I expect a Santa Claus rally to end the year. The main variable outstanding: tax cuts. If the tax plan passes, the Santa Claus rally will likely be stronger. If they aren’t,  then we could have our first correction of the year, writes  Don Kaufman, co-founder of TheoTrade.

The GOP had a big win as the House passed the tax legislation 227 to 205 as 13 Republicans voted against the bill, but that wasn’t enough to stop it.

In the summer, the healthcare plan passed with a closer margin implying a similar plan has a better chance of passing in the Senate than the failed healthcare reform plan. The Joint Committee on Taxation said that the plan would add $1.4 trillion to the debt over 10 years which means it leaped over a key hurdle. The limit it can add to the debt ceiling is $1.5 trillion.

As we have discussed, some people will be getting a tax increase. The JCT said some of those earning $20,000 to $50,000 will be getting their taxes raised after 2019. This likely will depend on if those taxpayers live in a high tax state or not.

States like New York, New Jersey, and California, which have high income tax rates will see their residents get a tax hike. That’s why all but one of the votes in the GOP against this plan were from New York, New Jersey and California. The good news for the Senate plan’s odds of passing is that no Republicans are from those states.

On the PredictIt website, the chances of an individual tax cut passing by the end of the year are 27% and the chances of a corporate tax cut passing by the end of the year are 34%. These results haven’t changed much.

I think we will get a good idea what will happen when the Senate gets closer to voting on the plan. The goal is for the Senate to vote on it in the last week of November. That is the do or die moment for the plan. It doesn’t mean the market won’t be able to react to the plan in the next few days. It will react whenever changes are made and whenever key Senators make statements about their vote.

So far, Ron Johnson has said he will vote against the plan, but wants to make fixes so he can vote for it. He thinks corporations will benefit more than small businesses. The repeal of the individual mandate for Obamacare has been added back into the potential plan which is something that concerns Senator Susan Collins who is a moderate when it comes to healthcare.

The big problem is that even if the plan passes the Senate, the two chambers will need to come together to hash out their differences. If the Senate passes the plan, it will do so by one or two votes. It will be easy to lose those votes when the House starts the negotiation because the House is more conservative than the Senate. The chart below gives a great summary of the differences between the plans.

chart 1

High yield is fine

I don’t think the House passing the tax reform bill had any relation to the stock market rising on Thursday. It was probably a coincidence. High yield debt also increased along with stocks.

The iShares iBoxx $ High Yield Corporate Bonds ETF (HYG) index was up 0.98%. The total selloff was 2.34%. After this rally, it’s now 1.39% off its recent high in September.
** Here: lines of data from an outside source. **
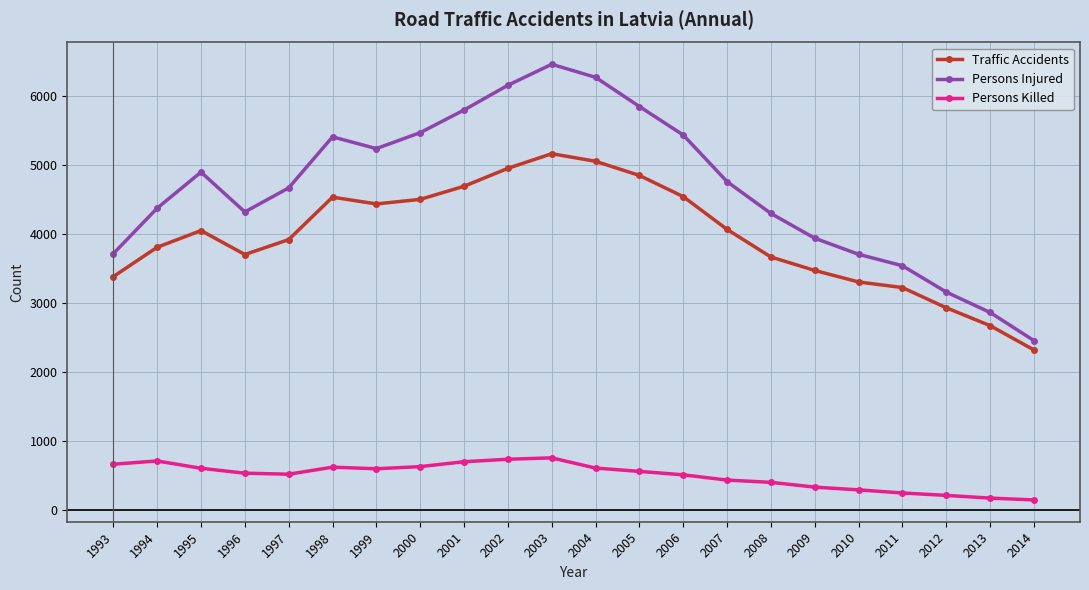

Count the number of categories in the chart.

22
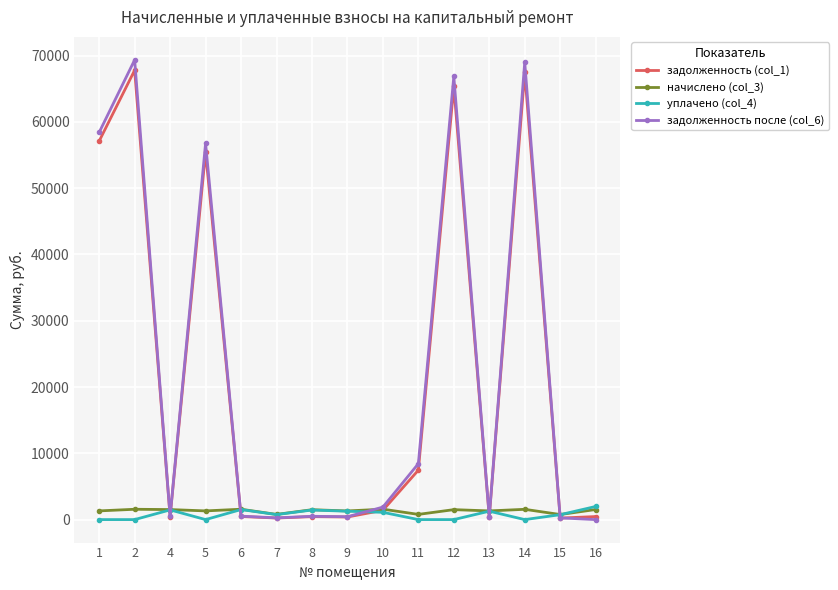

Which series has the largest range (max minus min)?

задолженность после (col_6)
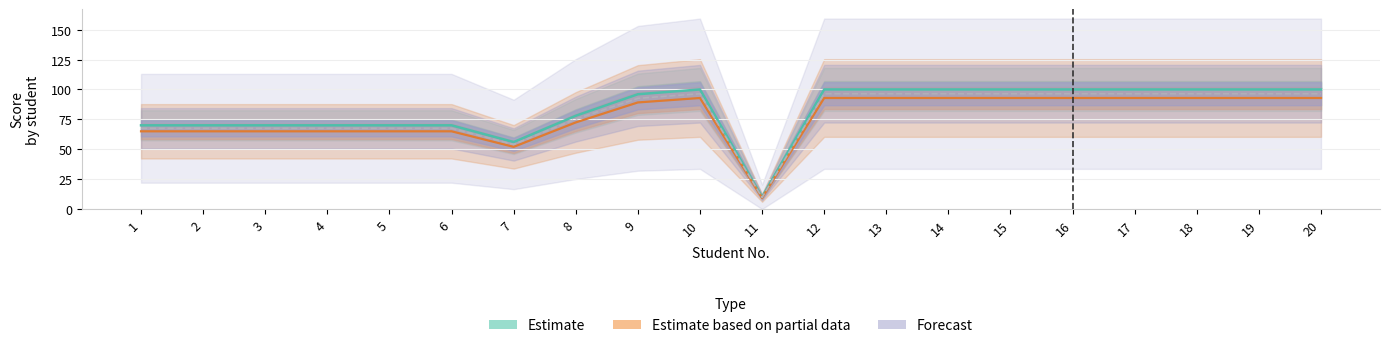

Which category has the lowest value in the Estimate series?

11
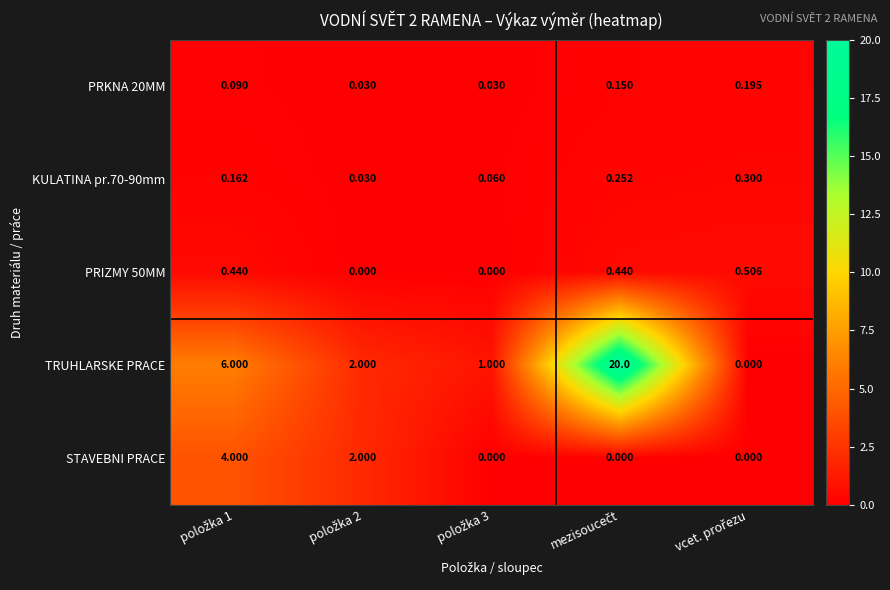

Which series has the largest range (max minus min)?

TRUHLARSKE PRACE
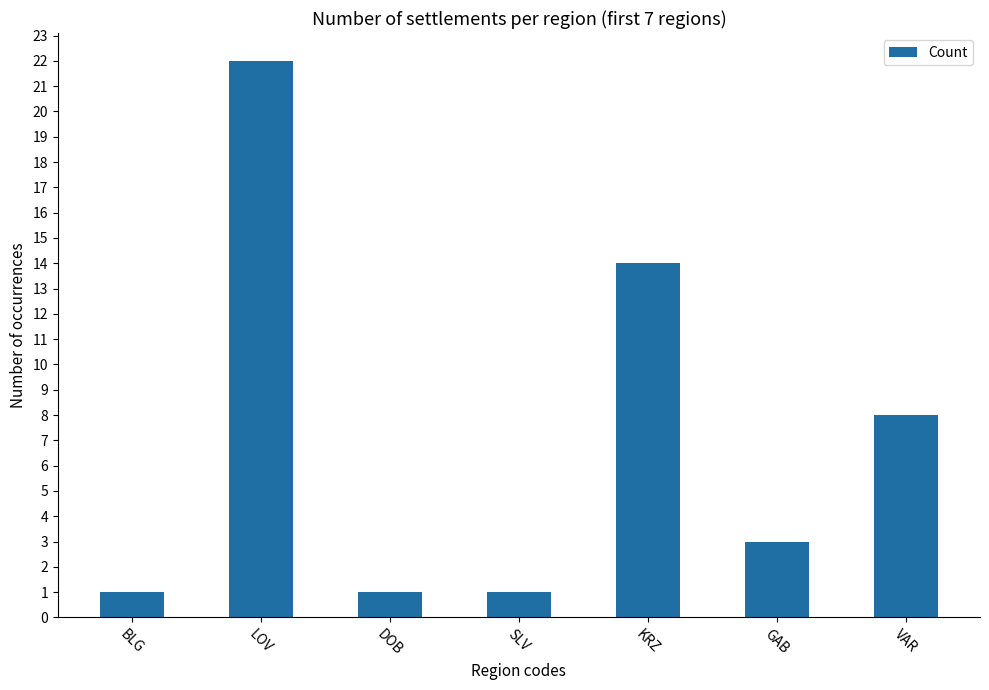

Reading left to right, list all the values displayed in this chart.

1	22	1	1	14	3	8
The chart below shows the short history of streaks where the HYG has been above its 200-day moving average. As you can see, this current streak is 408 days. That’s the longest in the past 10 years.

It’s remarkable to hear the bears clamoring about such a small selloff. I guess that’s just because there has been nothing exciting for the bears this year in what will be considered the quietest one ever. With today’s rally in stocks, the CNN Fear & Greed Index of investor sentiment is at 50 which means it’s perfectly neutral. That is shocking to me as the S&P 500 Index (SPX) is 0.34% off its record high and there hasn’t been a correction this year.

chart 2

Summary of where the market is

The four charts below give us a quick summary of the trading situation.

The first chart shows the recent selloff in high yield bonds and the increase in implied volatility from extremely low levels.

The second chart shows the German yield curve and the bank stocks versus the European index. The yield curve hasn’t moved higher even though there have been good economic reports.

The third chart shows the G3 consumer confidence index compared to the OECD private consumption index. The consumer confidence has ramped to the highest point since 2000, but consumption hasn’t risen much. Considering how much consumer confidence has risen in America, I am interested to find out what happens when wage growth accelerates in 2018. It’s possible consumers might be confident because there hasn’t been a recession in a long time.

The fourth chart shows the S&P 500’s 12 month forward EPS as compared with a regression of the two Institute for Supply Management indices. The chart suggests the fastest EPS growth in 5 years is coming, but I have my doubts as there will be tough comparisons in the first half of 2018. It’s also worth noting that the ISM forecasts have been wildly optimistic for GDP growth, so I wouldn’t expect them to be perfectly accurate in the next few months. There has been a high historical correlation between ISM and earnings growth, so I could be wrong.

chart 3

Conclusion

I expect a Santa Claus rally to end the year. The main variable outstanding: tax cuts. If they are passed, the Santa Claus rally will likely be stronger. If they aren’t,  then we could have our first correction of the year.

The final details of the plan will help us figure out if taxes are actually cut on the middle class. It seems as though some analysis has been done which shows some people will get a tax increase, but there have been so many versions of the plans it’s tough to say what the final legislation will do.